The Role of the Medial Prefrontal Cortex in Spatial Margin of Safety Calculations

• Published in: The Journal of neuroscience Vol. 44; no. 34; p. e1162222024
• Main Authors: Qi, Song, Cross, Logan, Wise, Toby, Sui, Xin, O’Doherty, John, Mobbs, Dean
• Format: Journal Article
• Language: English
• Published: United States Society for Neuroscience 21.08.2024
• Subjects: Adult; Amygdala; Avoidance Learning - physiology; Brain Mapping; Coupling; Data analysis; Decision making; Decision Making - physiology; Female; Functional magnetic resonance imaging; Humans; Magnetic Resonance Imaging; Male; Mental task performance; Multivariate analysis; Neostriatum; Outliers (statistics); Pattern analysis; Prefrontal cortex; Prefrontal Cortex - diagnostic imaging; Prefrontal Cortex - physiology; Safety; Space Perception - physiology; Threat evaluation; Young Adult; margin of safety; avoidance; predictability; ventromedial prefrontal cortex
• ISSN: 0270-6474; 1529-2401; 1529-2401
• DOI: 10.1523/JNEUROSCI.1162-22.2024

Naturalistic observations show that animals pre-empt danger by moving to locations that increase their success in avoiding future threats.
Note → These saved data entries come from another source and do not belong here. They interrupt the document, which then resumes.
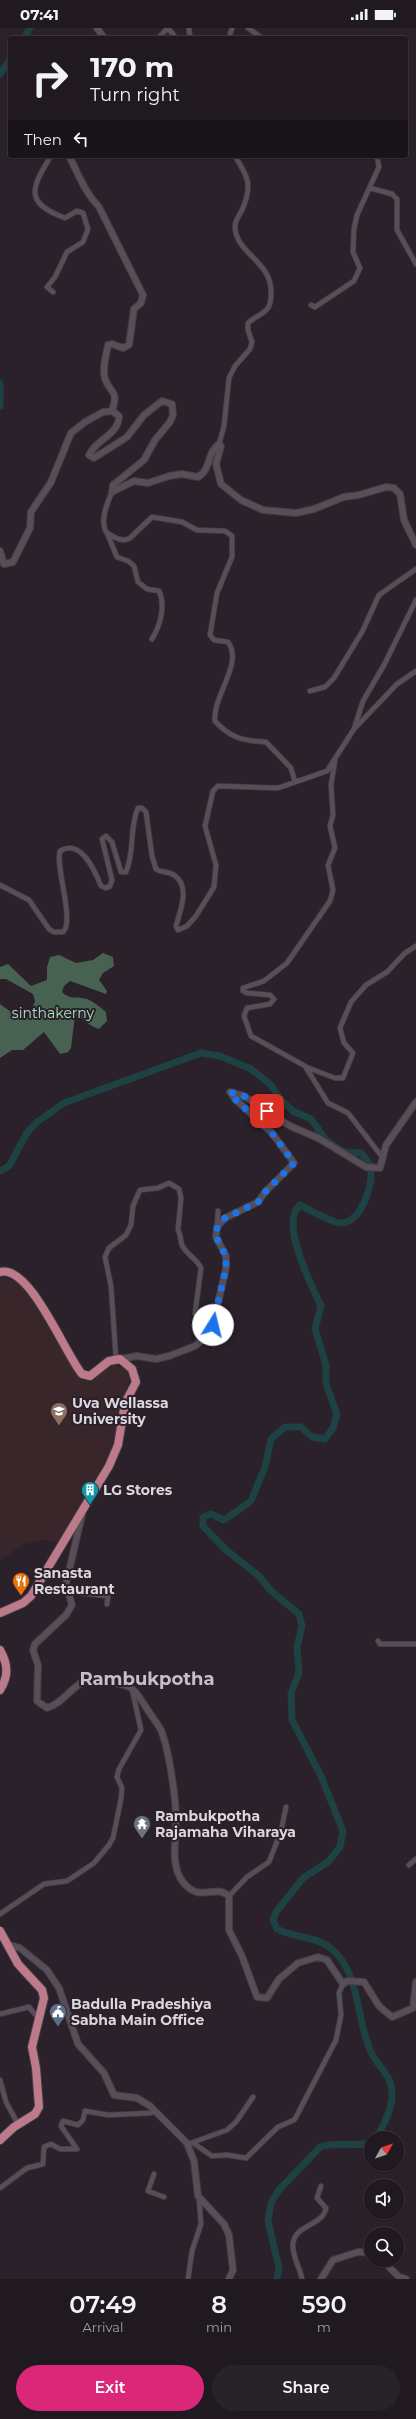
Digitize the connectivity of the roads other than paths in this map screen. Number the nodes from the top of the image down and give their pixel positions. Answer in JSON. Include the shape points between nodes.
{"nodes":[{"id":1,"x":248,"y":28,"type":"edge"},
{"id":2,"x":160,"y":36,"type":"edge"},
{"id":3,"x":174,"y":36,"type":"edge"},
{"id":4,"x":259,"y":36,"type":"edge"},
{"id":5,"x":50,"y":158,"type":"edge"},
{"id":6,"x":70,"y":158,"type":"edge"},
{"id":7,"x":236,"y":158,"type":"edge"},
{"id":8,"x":378,"y":158,"type":"edge"},
{"id":9,"x":370,"y":188,"type":"junction"},
{"id":10,"x":416,"y":264,"type":"edge"},
{"id":11,"x":53,"y":292,"type":"dead end"},
{"id":12,"x":311,"y":306,"type":"dead end"},
{"id":13,"x":112,"y":411,"type":"junction"},
{"id":14,"x":219,"y":444,"type":"junction"},
{"id":15,"x":112,"y":492,"type":"junction"},
{"id":16,"x":107,"y":533,"type":"junction"},
{"id":17,"x":416,"y":545,"type":"edge"},
{"id":18,"x":0,"y":551,"type":"edge"},
{"id":19,"x":416,"y":569,"type":"edge"},
{"id":20,"x":416,"y":600,"type":"edge"},
{"id":21,"x":152,"y":639,"type":"dead end"},
{"id":22,"x":416,"y":671,"type":"edge"},
{"id":23,"x":310,"y":691,"type":"dead end"},
{"id":24,"x":354,"y":729,"type":"junction"},
{"id":25,"x":335,"y":760,"type":"junction"},
{"id":26,"x":295,"y":782,"type":"junction"},
{"id":27,"x":0,"y":885,"type":"edge"},
{"id":28,"x":416,"y":946,"type":"edge"},
{"id":29,"x":304,"y":1066,"type":"junction"},
{"id":30,"x":416,"y":1102,"type":"edge"},
{"id":31,"x":383,"y":1158,"type":"junction"},
{"id":32,"x":218,"y":1211,"type":"dead end"},
{"id":33,"x":217,"y":1228,"type":"junction"},
{"id":34,"x":0,"y":1272,"type":"edge"},
{"id":35,"x":195,"y":1314,"type":"dead end"},
{"id":36,"x":118,"y":1359,"type":"junction"},
{"id":37,"x":83,"y":1508,"type":"junction"},
{"id":38,"x":79,"y":1592,"type":"dead end"},
{"id":39,"x":107,"y":1604,"type":"dead end"},
{"id":40,"x":0,"y":1612,"type":"edge"},
{"id":41,"x":378,"y":1641,"type":"dead end"},
{"id":42,"x":416,"y":1644,"type":"edge"},
{"id":43,"x":0,"y":1650,"type":"edge"},
{"id":44,"x":132,"y":1689,"type":"junction"},
{"id":45,"x":0,"y":1690,"type":"edge"},
{"id":46,"x":286,"y":1807,"type":"dead end"},
{"id":47,"x":416,"y":1859,"type":"edge"},
{"id":48,"x":409,"y":1865,"type":"dead end"},
{"id":49,"x":229,"y":1896,"type":"junction"},
{"id":50,"x":0,"y":1914,"type":"edge"},
{"id":51,"x":0,"y":1931,"type":"edge"},
{"id":52,"x":3,"y":1942,"type":"edge"},
{"id":53,"x":345,"y":1982,"type":"junction"},
{"id":54,"x":416,"y":1982,"type":"edge"},
{"id":55,"x":0,"y":2014,"type":"edge"},
{"id":56,"x":39,"y":2020,"type":"junction"},
{"id":57,"x":0,"y":2080,"type":"edge"},
{"id":58,"x":253,"y":2097,"type":"dead end"},
{"id":59,"x":151,"y":2113,"type":"dead end"},
{"id":60,"x":18,"y":2124,"type":"junction"},
{"id":61,"x":0,"y":2140,"type":"edge"},
{"id":62,"x":190,"y":2143,"type":"junction"},
{"id":63,"x":154,"y":2174,"type":"dead end"},
{"id":64,"x":321,"y":2186,"type":"dead end"},
{"id":65,"x":0,"y":2188,"type":"edge"},
{"id":66,"x":198,"y":2196,"type":"junction"},
{"id":67,"x":164,"y":2197,"type":"dead end"},
{"id":68,"x":364,"y":2252,"type":"edge"},
{"id":69,"x":389,"y":2267,"type":"edge"},
{"id":70,"x":188,"y":2279,"type":"edge"},
{"id":71,"x":229,"y":2279,"type":"edge"},
{"id":72,"x":302,"y":2279,"type":"edge"},
{"id":73,"x":321,"y":2279,"type":"edge"},
{"id":74,"x":406,"y":2279,"type":"edge"}],
"edges":[{"from":1,"to":4,"type":"street"},
{"from":2,"to":3,"type":"street","via":[[168,28]]},
{"from":5,"to":11,"type":"street","via":[[38,180],[35,197],[37,203],[53,214],[65,218],[77,211],[83,213],[88,229],[82,242],[66,252],[55,277],[47,287]]},
{"from":6,"to":13,"type":"street","via":[[80,181],[99,207],[143,295],[141,303],[134,309],[128,345],[123,348],[108,345],[104,366],[105,380],[114,392]]},
{"from":7,"to":14,"type":"street","via":[[248,176],[243,207],[235,226],[237,234],[251,256],[264,266],[272,284],[268,308],[248,323],[252,342],[250,349],[235,366],[229,378],[224,426]]},
{"from":8,"to":9,"type":"street","via":[[380,167]]},
{"from":9,"to":10,"type":"street","via":[[392,194],[397,199],[397,230]]},
{"from":9,"to":12,"type":"street","via":[[356,215],[353,252],[360,268],[354,281],[315,307]]},
{"from":13,"to":15,"type":"street","via":[[119,416],[119,423],[92,449],[90,457],[94,458],[109,450],[127,437],[157,403],[168,401],[173,408],[170,422],[155,440],[144,460],[113,485]]},
{"from":13,"to":18,"type":"street","via":[[91,418],[71,433],[52,482],[31,512],[30,528],[13,562],[4,564]]},
{"from":14,"to":15,"type":"street","via":[[214,447],[205,471],[198,477],[182,474],[148,483],[134,481]]},
{"from":14,"to":17,"type":"street","via":[[216,464],[221,484],[241,500],[263,510],[296,513],[344,497],[386,487],[394,488],[400,494],[404,520]]},
{"from":15,"to":16,"type":"street","via":[[105,508],[104,525]]},
{"from":16,"to":21,"type":"street","via":[[117,557],[134,566],[138,582],[147,589],[159,592],[161,596],[160,621]]},
{"from":16,"to":26,"type":"street","via":[[127,541],[152,517],[182,522],[197,530],[217,529],[232,536],[232,557],[217,593],[210,635],[214,640],[228,642],[232,655],[231,670],[215,705],[215,721],[232,737],[266,742],[291,768]]},
{"from":19,"to":23,"type":"street","via":[[380,595],[362,632],[334,678],[325,687]]},
{"from":20,"to":24,"type":"street","via":[[363,701]]},
{"from":22,"to":24,"type":"street","via":[[397,684]]},
{"from":24,"to":25,"type":"street"},
{"from":25,"to":26,"type":"street","via":[[326,771]]},
{"from":25,"to":29,"type":"street","via":[[331,785],[333,815],[330,826],[335,848],[328,865],[333,890],[330,901],[287,963],[264,981],[242,989],[247,993],[270,995],[274,999],[270,1004],[247,1008],[244,1016],[252,1036]]},
{"from":26,"to":27,"type":"street","via":[[278,788],[218,786],[213,791],[204,826],[216,866],[214,887],[196,916],[182,929],[178,930],[176,926],[184,897],[182,886],[174,875],[156,869],[146,812],[142,808],[138,808],[134,818],[133,847],[126,872],[121,872],[112,842],[106,836],[102,839],[112,880],[110,886],[101,886],[92,864],[86,857],[66,847],[60,851],[58,858],[64,887],[67,925],[63,932],[49,929],[29,900]]},
{"from":28,"to":29,"type":"street","via":[[405,953],[387,972],[366,984],[351,1002],[340,1028],[344,1043],[353,1053],[343,1078],[335,1078]]},
{"from":29,"to":31,"type":"street","via":[[328,1103],[348,1113]]},
{"from":30,"to":31,"type":"street","via":[[386,1145]]},
{"from":31,"to":33,"type":"street","via":[[380,1168],[369,1168],[318,1138],[290,1126],[232,1091],[230,1094],[272,1133],[294,1163],[258,1202],[225,1218]]},
{"from":32,"to":33,"type":"street"},
{"from":33,"to":36,"type":"street","via":[[216,1237],[226,1256],[226,1268],[213,1325],[207,1336],[195,1346],[169,1356],[156,1359],[137,1356]]},
{"from":34,"to":36,"type":"highway","via":[[12,1273],[37,1299],[75,1366],[85,1376],[90,1376],[109,1361]]},
{"from":35,"to":36,"type":"street","via":[[200,1268],[198,1261],[182,1246],[178,1230],[181,1198],[179,1189],[169,1183],[158,1188],[140,1190],[126,1235],[109,1248],[105,1257],[111,1286]]},
{"from":36,"to":37,"type":"highway","via":[[132,1370],[136,1382],[125,1403],[118,1445],[109,1466]]},
{"from":37,"to":40,"type":"highway","via":[[31,1596],[23,1603]]},
{"from":37,"to":44,"type":"street","via":[[66,1584],[72,1605],[66,1615],[35,1644],[33,1650],[38,1665],[37,1701],[47,1708],[54,1706],[82,1682],[93,1679],[126,1685]]},
{"from":38,"to":39,"type":"street","via":[[108,1596]]},
{"from":41,"to":42,"type":"street","via":[[380,1644],[390,1645]]},
{"from":43,"to":45,"type":"highway","via":[[7,1669]]},
{"from":44,"to":49,"type":"street","via":[[164,1738],[174,1796],[174,1842],[180,1877],[198,1894],[218,1891]]},
{"from":44,"to":50,"type":"street","via":[[141,1730],[119,1769],[117,1777],[122,1788],[121,1798],[113,1838],[109,1845],[94,1862],[67,1881],[44,1884]]},
{"from":46,"to":49,"type":"street","via":[[281,1831],[269,1862],[247,1877]]},
{"from":47,"to":48,"type":"street"},
{"from":49,"to":53,"type":"street","via":[[229,1930],[257,1997],[267,1998],[279,1979],[298,1963],[318,1957],[327,1960]]},
{"from":51,"to":52,"type":"highway"},
{"from":52,"to":56,"type":"highway","via":[[18,1964],[42,1990],[44,1998]]},
{"from":52,"to":62,"type":"street","via":[[20,1948],[47,1970],[62,1994],[78,2044],[104,2073],[114,2095],[137,2098],[150,2106]]},
{"from":53,"to":54,"type":"street","via":[[366,1983],[379,2006],[392,2017],[413,2008]]},
{"from":53,"to":62,"type":"street","via":[[339,1993],[341,2015],[336,2040],[294,2120],[278,2127],[246,2158],[212,2156]]},
{"from":55,"to":56,"type":"street","via":[[29,2007]]},
{"from":56,"to":60,"type":"highway","via":[[32,2047],[39,2107],[35,2114]]},
{"from":57,"to":60,"type":"street","via":[[6,2102]]},
{"from":58,"to":62,"type":"street","via":[[236,2122],[227,2130]]},
{"from":59,"to":65,"type":"street","via":[[108,2115],[85,2111],[78,2125],[63,2121],[61,2126],[77,2149],[60,2149],[51,2144],[44,2147],[43,2164],[27,2168]]},
{"from":60,"to":61,"type":"highway"},
{"from":62,"to":66,"type":"street"},
{"from":63,"to":67,"type":"street","via":[[148,2191]]},
{"from":64,"to":72,"type":"street","via":[[317,2198],[326,2208],[323,2217],[299,2232],[293,2242]]},
{"from":66,"to":70,"type":"street","via":[[201,2204],[201,2224],[192,2251]]},
{"from":66,"to":71,"type":"street","via":[[224,2224],[229,2235],[233,2270]]},
{"from":68,"to":73,"type":"street","via":[[333,2260]]},
{"from":69,"to":74,"type":"street","via":[[399,2277]]}]}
To test this in humans, we created a spatial margin of safety (MOS) decision task that quantifies pre-emptive avoidance by measuring the distance subjects place themselves to safety when facing different threats whose attack locations vary in predictability. Behavioral results show that human participants place themselves closer to safe locations when facing threats that attack in spatial locations with more outliers. Using both univariate and multivariate pattern analysis (MVPA) on fMRI data collected during a 2 h session on participants of both sexes, we demonstrate a dissociable role for the vmPFC in MOS-related decision-making. MVPA results revealed that the posterior vmPFC encoded for more unpredictable threats with univariate analyses showing a functional coupling with the amygdala and hippocampus. Conversely, the anterior vmPFC was more active for the more predictable attacks and showed coupling with the striatum. Our findings converge in showing that during pre-emptive danger, the anterior vmPFC may provide a safety signal, possibly via foreseeable outcomes, while the posterior vmPFC drives unpredictable danger signals.